Al llegar a mi casa las busqué y las hallé fácilmente. Mi padre las ordenaba cronológicamente y les escribía el año en una esquina. Ëstas estaban fechadas en 1935. Se veía el grupo de las señoras exploradoras en traje de baño, al lado de la lancha, con el paisaje selvático al fondo. Al lado de ellas, Chepito Esguerra como su edecán. En algunas aparecía yo, a mis tres años, con una gran corrosca que me protegía del sol.
Volví a la Corte llevando mi hoja de vida y, también, las fotografías. Cuando el doctor José María Esguerra Samper las vio, se emocionó y comenzó a identificar a las señoras, comenzando por su tía doña Saturia Samper. Luego preguntó por mí y le enseñé la niña con corrosca. –¿Y su papá en dónde está? –Él tomó las fotos. –¿Dónde puedo conseguirlas? –Son suyas, doctor.
El hecho de haber despertado las simpatías del Presidente con los recuerdos de Potosí, no era suficiente para que considerara mi solicitud. Pero, modestia aparte, mi currículo era excelente y cumplía con todos los requisitos de la recién promulgada Ley de Bibliotecología. Aunque mi título universitario no es en Bibliotecología sino en Filosofía y Letras, ya había trabajado más de tres años en bibliotecas oficiales, como Jefe de las bibliotecas públicas de Colcultura y como Subdirectora de la Biblioteca Nacional.

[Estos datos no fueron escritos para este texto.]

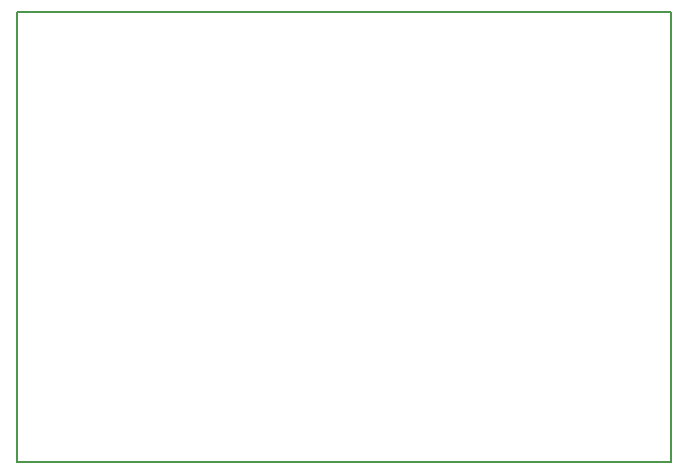
<source format=gm1>
G04 #@! TF.FileFunction,Profile,NP*
%FSLAX46Y46*%
G04 Gerber Fmt 4.6, Leading zero omitted, Abs format (unit mm)*
G04 Created by KiCad (PCBNEW 4.0.6+dfsg1-1) date Wed May  9 14:27:07 2018*
%MOMM*%
%LPD*%
G01*
G04 APERTURE LIST*
%ADD10C,0.100000*%
%ADD11C,0.150000*%
G04 APERTURE END LIST*
D10*
D11*
X124460000Y-89916000D02*
X166116000Y-89916000D01*
X124460000Y-90932000D02*
X124460000Y-89916000D01*
X124460000Y-128016000D02*
X124460000Y-90932000D01*
X179832000Y-128016000D02*
X124460000Y-128016000D01*
X179832000Y-89916000D02*
X179832000Y-128016000D01*
X166116000Y-89916000D02*
X179832000Y-89916000D01*
M02*

</source>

Todos los nombramientos de la Corte Suprema de Justicia debían ser aprobados por la Sala Plena. El doctor Esguerra y el doctor Gnecco planearon mi campaña electoral: cada uno hablaría con los Magistrados más amigos. El doctor Esguerra me contó con su fino humor, que había preguntado a sus colegas si querían ver una foto en la que estábamos los dos; ellos aceptaban suponiendo que sería reciente, tomada en algún evento social o académico y sentían curiosidad por conocer el aspecto de la aspirante a Bibliotecaria. Pero yo tapo la fecha con el dedo –me decía– porque la perjudica.
En la Sala Plena fui elegida por una votación de veintitrés contra uno. Los Magistrados Esguerra y Gnecco se preguntaban quién sería el que votó en contra. “Debió ser Gustavo Gómez Velásquez –dijo el doctor Gnecco– porque siempre me lleva la contraria”. Pero no lo he creído, porque él siempre fue muy deferente conmigo.
En 1984, el doctor José María Esguerra Samper se retiró de la Corte Suprema de Justicia. El doctor José Eduardo Gnecco Correa fue una de las víctimas del Holocausto, porque ese era su destino. Había salido del Palacio para dictar su cátedra de Derecho Laboral en la Universidad de El Rosario, pero se devolvió porque había olvidado el Código. La secretaria de un Magistrado vecino a su Despacho se sorprendió al verlo de regreso y le preguntó el motivo. “Y usted para qué quiere el Código –bromeó ella– si se lo sabe de memoria?”
En su despacho lo estaba esperando un vendedor de libros, quien lo entretuvo unos pocos minutos, pero fueron los suficientes para que entrara el M-19.